第23話 司令官アーサー・ブライン

特にそう言われるわけではないがアーサー・ブラインは幸運の人である。


士官学校卒業後、25年に渡る軍隊経験は全て前線勤務であるにも関わらず、その間の実戦出動回数は僅か3回である。これは異常とまではいかないものの充分に目を引く数字であり、実際に将官審査では誰もがこの数字に目を止めた。


-少ないな-


審査員の誰もがそう思ったが、さりとて別に多ければいいという訳でもなく、また将官審査に提出される資料にミスがあるとも考えづらく、確認をすればそれだけ審査が遅れるという都合もあるのでこの数字を確認する声は上がらなかった。


ただしそういう話は漏れやすい。将官審査対象者の中で実戦出動僅か3回の者がいるという話はあっという間に広がった。そしてそれだけ出動回数が少なければ自ずとそれが誰だかも予想がつくものである。


-まあ、あいつだわな-


元々ブラインは皮肉たっぷりに「模範的な軍人」と呼ばれていた。何せ出動回数が少ないということは武功が少ない代わりに失敗も少ないという事で、本当にモデルケースのように順当に出世していたのである。


そしてブラインはその数少ない実戦出動の最後でとてつもないトラウマを植え付けられていた。彼が指揮した部隊が強襲され、目前の護衛が頭を撃ち抜かれたのである。今から5年前の事だ。


弩による射撃は護衛の兜ごと後頭部まで貫通した。とっさに理解が追いつかなかった当時のブラインは護衛が何か不始末をしたのかと思った。


-おい、なにをしているんだ-


そう言って護衛の肩に手をかけた時に護衛の体勢が崩れてブラインにしなだれかかった。さらに不快感を増したブラインが護衛の顔を確認するとそこには左眼球に矢が刺さった死者の顔があったのだ。


以来彼は皮肉でそう呼ばれる以上に「模範的な軍人」として振る舞い、なるべく出動を、ひいては戦死から遠ざかる事を念頭に置いてきたのであった。

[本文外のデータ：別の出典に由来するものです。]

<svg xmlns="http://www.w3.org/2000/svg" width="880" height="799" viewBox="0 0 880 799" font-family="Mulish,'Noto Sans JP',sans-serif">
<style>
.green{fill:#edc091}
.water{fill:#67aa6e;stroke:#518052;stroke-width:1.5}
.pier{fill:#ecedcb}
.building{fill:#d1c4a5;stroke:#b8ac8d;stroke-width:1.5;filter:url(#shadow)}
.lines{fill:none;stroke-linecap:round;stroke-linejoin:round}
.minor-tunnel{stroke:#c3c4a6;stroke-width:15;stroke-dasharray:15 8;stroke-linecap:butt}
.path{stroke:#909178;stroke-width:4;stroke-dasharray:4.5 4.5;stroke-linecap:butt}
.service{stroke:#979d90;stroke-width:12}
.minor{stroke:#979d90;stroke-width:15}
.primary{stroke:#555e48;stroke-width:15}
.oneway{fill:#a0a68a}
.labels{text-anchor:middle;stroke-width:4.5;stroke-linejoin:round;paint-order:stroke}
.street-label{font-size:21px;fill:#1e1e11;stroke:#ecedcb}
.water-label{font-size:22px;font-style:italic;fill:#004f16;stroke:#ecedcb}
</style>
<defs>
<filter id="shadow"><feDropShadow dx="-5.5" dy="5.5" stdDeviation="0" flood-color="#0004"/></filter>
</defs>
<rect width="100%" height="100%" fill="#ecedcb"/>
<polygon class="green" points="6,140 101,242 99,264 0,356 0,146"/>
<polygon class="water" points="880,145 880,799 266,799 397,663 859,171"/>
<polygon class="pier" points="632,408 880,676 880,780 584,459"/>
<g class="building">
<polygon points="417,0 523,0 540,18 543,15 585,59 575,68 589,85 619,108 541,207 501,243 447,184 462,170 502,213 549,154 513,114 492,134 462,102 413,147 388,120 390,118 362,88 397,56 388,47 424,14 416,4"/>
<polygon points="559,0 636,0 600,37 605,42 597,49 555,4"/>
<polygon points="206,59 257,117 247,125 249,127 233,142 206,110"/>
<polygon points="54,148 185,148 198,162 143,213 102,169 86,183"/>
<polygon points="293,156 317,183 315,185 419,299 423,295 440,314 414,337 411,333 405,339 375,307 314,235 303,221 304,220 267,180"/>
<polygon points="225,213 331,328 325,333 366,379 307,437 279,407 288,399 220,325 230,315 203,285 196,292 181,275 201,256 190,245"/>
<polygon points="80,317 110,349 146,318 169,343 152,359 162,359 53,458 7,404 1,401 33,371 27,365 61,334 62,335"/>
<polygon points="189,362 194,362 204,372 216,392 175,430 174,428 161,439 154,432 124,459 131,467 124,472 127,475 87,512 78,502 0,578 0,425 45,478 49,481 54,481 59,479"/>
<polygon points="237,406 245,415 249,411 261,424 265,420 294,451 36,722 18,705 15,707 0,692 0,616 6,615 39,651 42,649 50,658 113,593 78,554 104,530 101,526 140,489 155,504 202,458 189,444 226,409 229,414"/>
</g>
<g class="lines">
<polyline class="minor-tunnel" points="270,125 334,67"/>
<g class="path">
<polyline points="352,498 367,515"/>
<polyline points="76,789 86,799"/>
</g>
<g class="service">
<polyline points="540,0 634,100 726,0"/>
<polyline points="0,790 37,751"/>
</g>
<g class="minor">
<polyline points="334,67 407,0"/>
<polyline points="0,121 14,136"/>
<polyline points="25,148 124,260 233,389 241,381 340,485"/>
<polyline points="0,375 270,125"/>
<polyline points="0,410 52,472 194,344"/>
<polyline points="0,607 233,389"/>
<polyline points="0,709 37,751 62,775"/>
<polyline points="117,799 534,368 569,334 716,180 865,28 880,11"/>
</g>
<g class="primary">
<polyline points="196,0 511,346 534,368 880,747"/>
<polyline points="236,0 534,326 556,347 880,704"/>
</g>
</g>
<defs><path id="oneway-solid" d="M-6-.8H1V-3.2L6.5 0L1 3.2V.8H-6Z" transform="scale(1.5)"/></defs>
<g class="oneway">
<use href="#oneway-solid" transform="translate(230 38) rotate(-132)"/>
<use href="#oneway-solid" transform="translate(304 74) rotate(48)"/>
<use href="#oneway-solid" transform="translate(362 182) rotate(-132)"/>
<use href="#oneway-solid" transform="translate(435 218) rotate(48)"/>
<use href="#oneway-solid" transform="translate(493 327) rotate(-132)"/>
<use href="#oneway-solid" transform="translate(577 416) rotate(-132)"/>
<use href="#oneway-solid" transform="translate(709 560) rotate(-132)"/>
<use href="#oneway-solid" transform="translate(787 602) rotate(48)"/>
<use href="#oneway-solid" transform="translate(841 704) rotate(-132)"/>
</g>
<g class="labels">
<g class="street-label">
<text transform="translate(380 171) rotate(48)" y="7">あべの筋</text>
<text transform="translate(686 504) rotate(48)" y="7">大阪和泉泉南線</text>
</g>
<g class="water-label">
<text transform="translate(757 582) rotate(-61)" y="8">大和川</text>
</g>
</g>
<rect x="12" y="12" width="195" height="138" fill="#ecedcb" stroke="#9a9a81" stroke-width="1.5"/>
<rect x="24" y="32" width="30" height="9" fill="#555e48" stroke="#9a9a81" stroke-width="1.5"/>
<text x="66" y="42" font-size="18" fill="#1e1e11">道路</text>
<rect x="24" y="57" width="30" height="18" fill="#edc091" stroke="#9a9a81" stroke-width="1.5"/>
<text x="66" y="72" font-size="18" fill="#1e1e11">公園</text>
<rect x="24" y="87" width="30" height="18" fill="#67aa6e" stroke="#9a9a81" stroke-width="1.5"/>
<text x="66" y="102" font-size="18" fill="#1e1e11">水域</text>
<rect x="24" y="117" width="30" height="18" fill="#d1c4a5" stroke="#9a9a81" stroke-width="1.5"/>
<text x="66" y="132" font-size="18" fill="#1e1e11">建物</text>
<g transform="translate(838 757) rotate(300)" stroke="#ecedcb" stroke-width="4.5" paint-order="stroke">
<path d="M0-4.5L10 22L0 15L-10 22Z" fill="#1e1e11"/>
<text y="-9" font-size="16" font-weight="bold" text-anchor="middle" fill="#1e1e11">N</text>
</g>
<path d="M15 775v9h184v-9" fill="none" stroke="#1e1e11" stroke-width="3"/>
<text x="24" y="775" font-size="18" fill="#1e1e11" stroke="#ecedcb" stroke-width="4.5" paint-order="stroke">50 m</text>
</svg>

しかし准将へ昇進してしばらくするとこの屯所への異動が示唆され、ブラインは密かに警戒した。この屯所には生え抜きの王国騎士が居て彼が次の司令官になるという噂を聞いたことがある。となれば自分は指揮官として最前線に赴くのだろうか。


ありとあらゆる方面に根回しをしたが結果は芳しくなかった。根回しの過程でその王国騎士があのアルフレッド・ロイヤであるとも知りさらに絶望した。騎士団長も確実と噂される不出生の勇者である。屯所に赴任すれば彼より上位に就けるはずがない。


ブラインは眠れぬ夜を過ごしつつ、徒労に終わる根回しをしつつ、ついに正式な辞令を受ける日を迎えた。


「アーサー・ブライン准将を第四方面中央屯所司令官に任ずる」


一瞬幻聴かと思った。本当であるならもう一度言って欲しかった。混乱したままのブラインに官房長はおめでとうと握手をしてきた。


「本当は君には指揮官を任せたかったのだが」


しかし当のアルフレッド・ロイヤ自身が前線指揮官の続投を望んだのでそれはできなかったという。それを聞いた時は感謝より怖気がはしった。軍の人事にすらそんな希望を通すなどどれほどの大物なのか。


以来ブラインは業務上は司令官として振る舞いつつも決してアルフレッド・ロイヤを疎かにしなかった。同じ准将同士とはいえ彼の方が先任でしかも年長の王国騎士なのだ。誰がどう見ても自分よりアルフレッド・ロイヤのほうが司令官にふさわしい。


ブラインの望みは出世以上に戦死から逃れる事なので、こういう場合にありがちな「格上の部下を冷遇する」という図式にはならなかった。というよりアルフレッド・ロイヤが司令官になりたいと言えばそれが通ってしまうような妄想から逃れられなかったのである。


かくしてブラインとアルフレッド・ロイヤの間は「お互いの望みが阻害し合わない」という形で信頼感を形成していたのであった。